No wonder that many Israelis feel
that the world is against them, and believe that criticism of Israel is often a
mask for antipathy towards Jews. But they would be wrong to ignore it entirely.
That is partly because public opinion matters. For a trading nation built on
the idea of liberty, delegitimisation is, in the words of an Israeli
think-tank, “a strategic threat”. But it is also because some of the foreign
criticism is right.
Please, hear them
That begins with the scale of the violence
in Gaza. Some 1,400 Palestinians have died in the past few weeks, compared with
56 Israeli soldiers and four civilians. Even allowing for Hamas’s brutality, no
democracy should be happy with a military strategy that results in the death of
so many children (let alone the crass claim from Israel’s ambassador to
Washington that its soldiers deserve a Nobel peace prize). The destruction is
driving support towards Hamas and away from the moderate Palestinians who are
Israel’s best chance for peace.
But more than that, Israel needs to
hear what its critics say about the need for a two-state solution, which
remains the only one that will work. Time is not on Israel’s side. Palestinians
may already outnumber Israelis in the lands they share. Without two states,
Israelis and Palestinians will be left with one that contains them both. The
risk for Israel is of either a permanent, non-democratic occupation that
disenfranchises Palestinians, or a democracy in which Jews are in a minority.

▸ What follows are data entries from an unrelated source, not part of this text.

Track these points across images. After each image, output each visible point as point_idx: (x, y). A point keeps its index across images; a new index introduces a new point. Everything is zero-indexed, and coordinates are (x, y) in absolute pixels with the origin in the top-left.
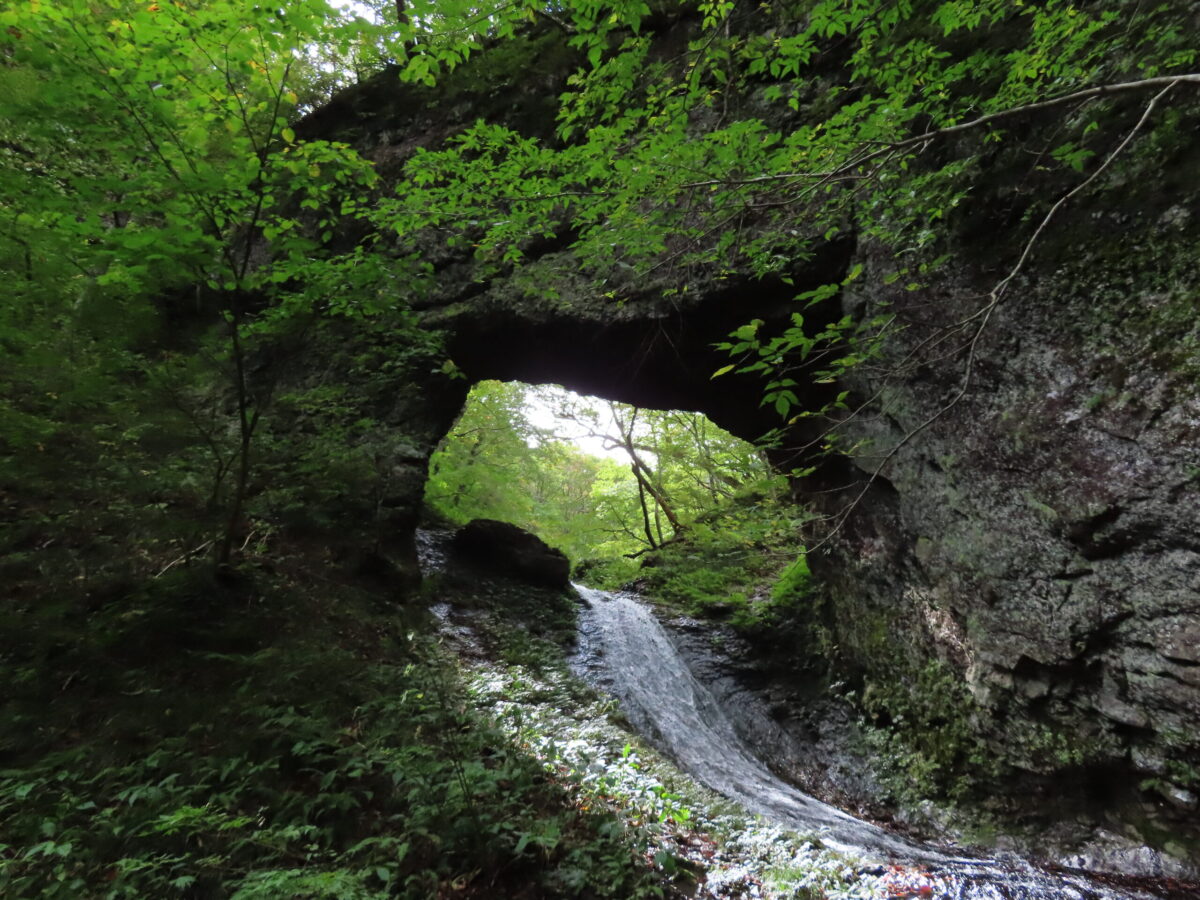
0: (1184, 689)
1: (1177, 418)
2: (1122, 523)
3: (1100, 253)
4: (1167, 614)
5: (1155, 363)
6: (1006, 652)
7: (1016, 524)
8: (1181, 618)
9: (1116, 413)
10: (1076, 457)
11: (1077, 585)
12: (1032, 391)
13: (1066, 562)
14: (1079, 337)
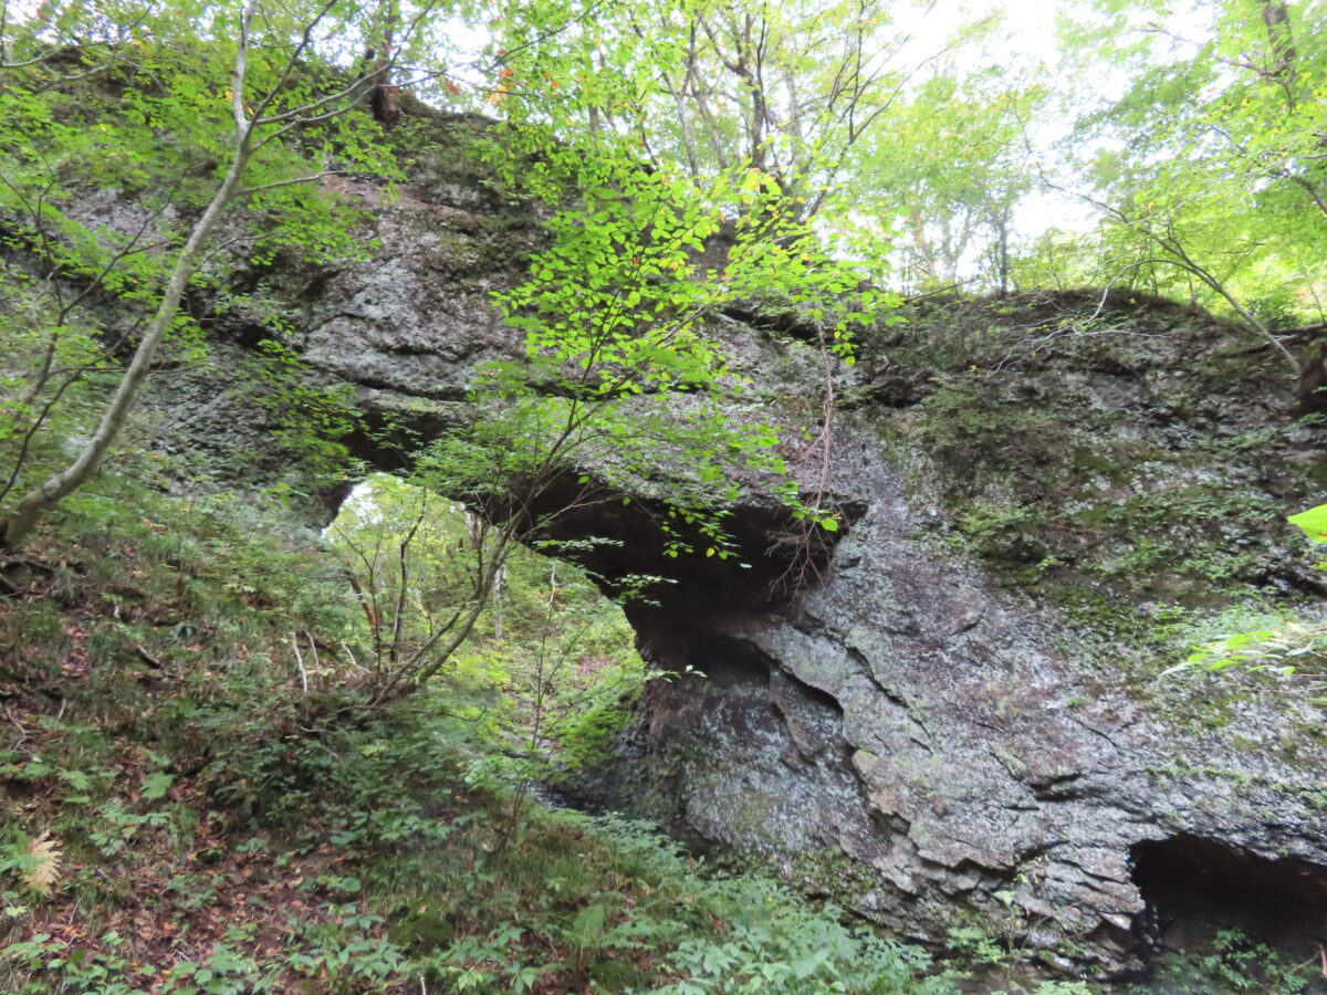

Neither would be the Jewish homeland with equal rights for all that Israel’s
founding fathers intended.
America’s secretary of state, John
Kerry, has made a Herculean effort to forge peace between the Israelis and the
Palestinians along the lines of two states for two peoples. When the talks
broke down, a few months ago, he blamed Israel’s settler lobby. That outraged
right-wing Israelis. And now the left has joined in the derision because he
proposed a ceasefire in Gaza that Israelis thought favoured Hamas. But Mr Kerry
is right. If Israel continues to build settlements in the occupied territory,
it will gobble up land that would belong to an independent Palestinian state,
making peace harder to reach.
The same goes for what appears to be
Israel’s strategy towards both Gaza and the West Bank. Having created a huge
open-air prison in Gaza, Israel remains committed to a blockade that contains
Hamas—but also ensures that ever more Palestinians grow up angry. On the West
Bank, Israel’s prime minister, Binyamin Netanyahu, has gone backwards: he has
said that Israel cannot relinquish security control of the West Bank for fear
of Islamist attack. That implies an intention to consolidate the occupation,
thus withdrawing all hope from Palestinian moderates. The West Bank would be
likely to explode too, then, while the demographic clock ticked on.
For all the blood and misery in Gaza, Mr
Netanyahu will soon have a chance to show he has heard the critics. Having won
his battle, he could return to the negotiating table, this time with a genuine offer
of peace. Every true friend of Israel should press him to do so.